◆ EXERCISE DESCRIPTION: Nothing besides a number belongs in the answer, which is how many lines of the listing contain the string "left".

◆ RECORDED INFORMATION:
◇ ◇ ◇ ◇ ◇ ◇ ◇

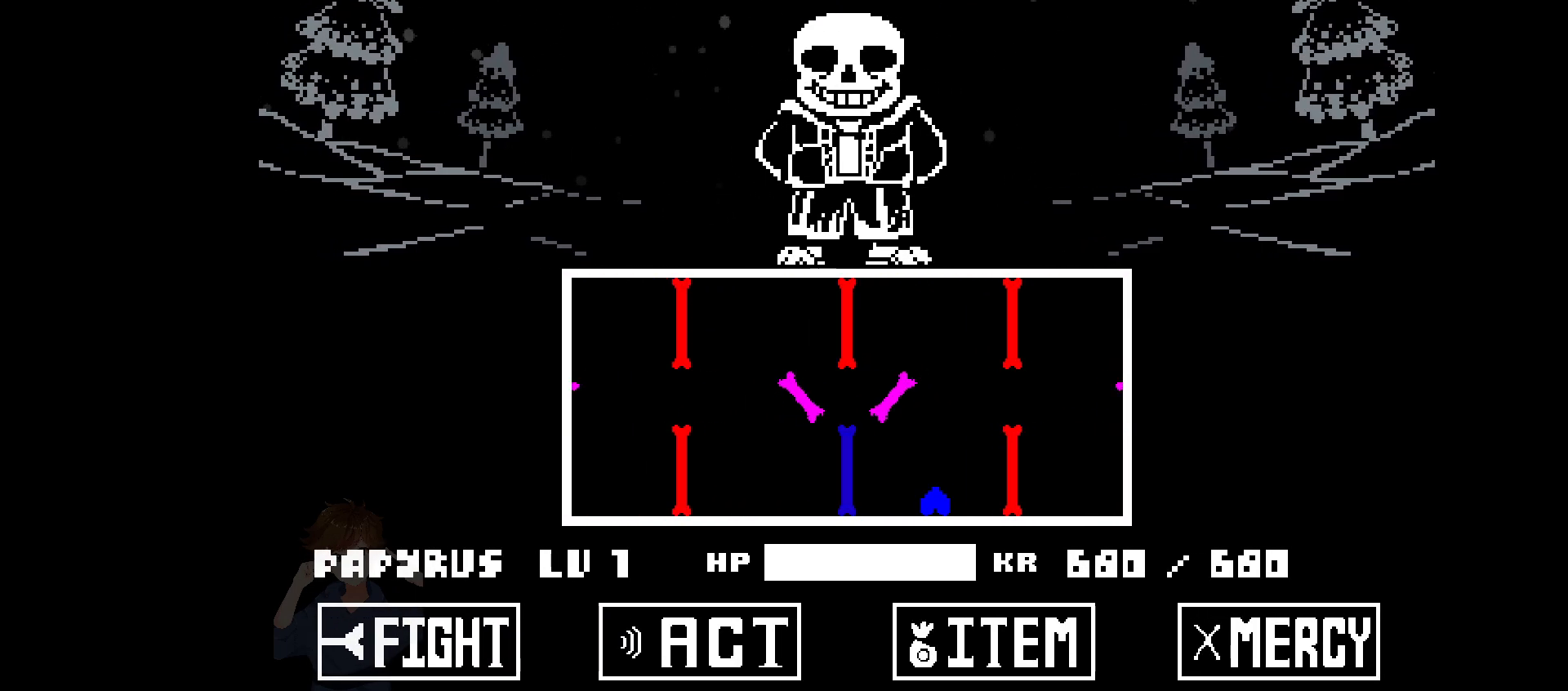
{"keys": ["left", "up"], "events": [[167, "up", "down"], [317, "right", "up"], [467, "left", "down"]]}
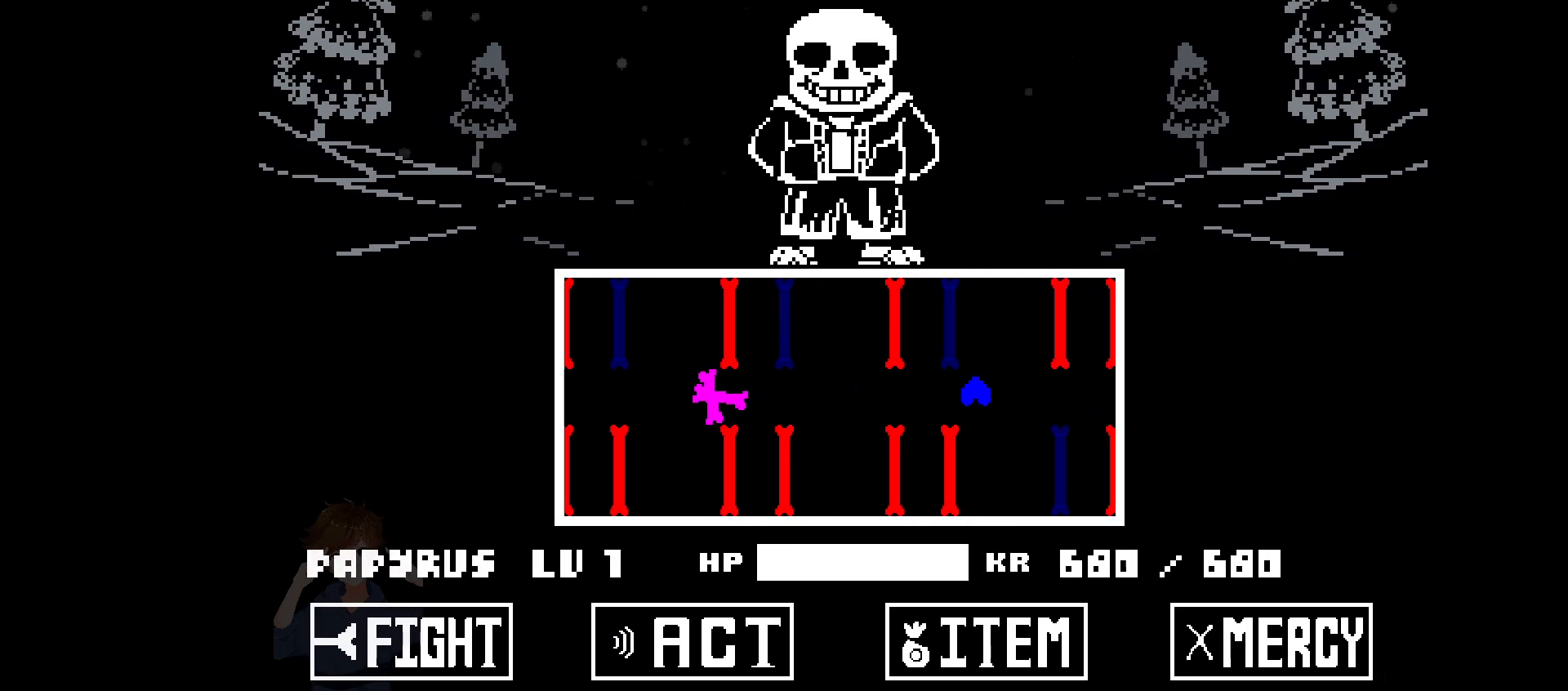
{"keys": ["right"], "events": [[300, "left", "up"], [333, "right", "down"], [333, "up", "up"]]}
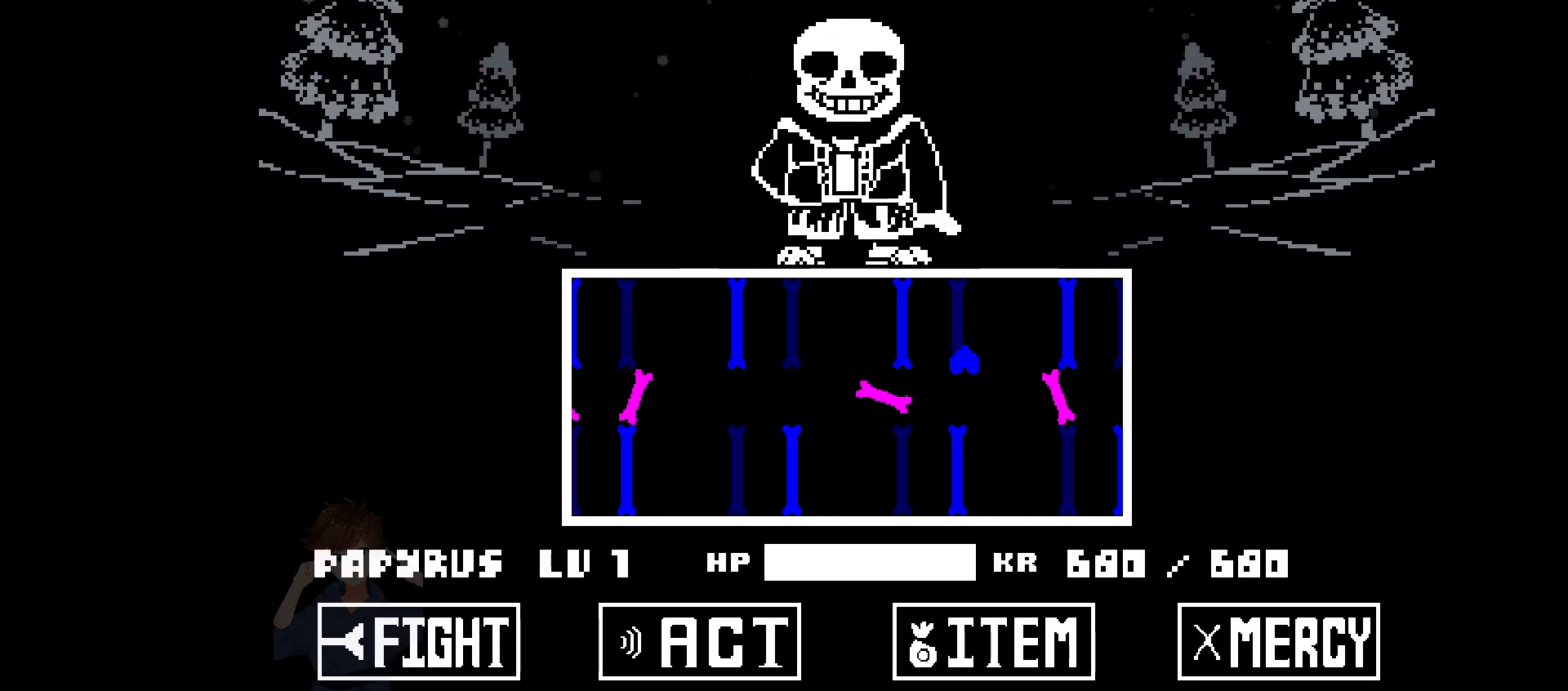
{"keys": ["down"], "events": [[217, "down", "down"], [450, "right", "up"]]}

◇ ◇ ◇ ◇ ◇ ◇ ◇

◆ EXERCISE RESULT: 2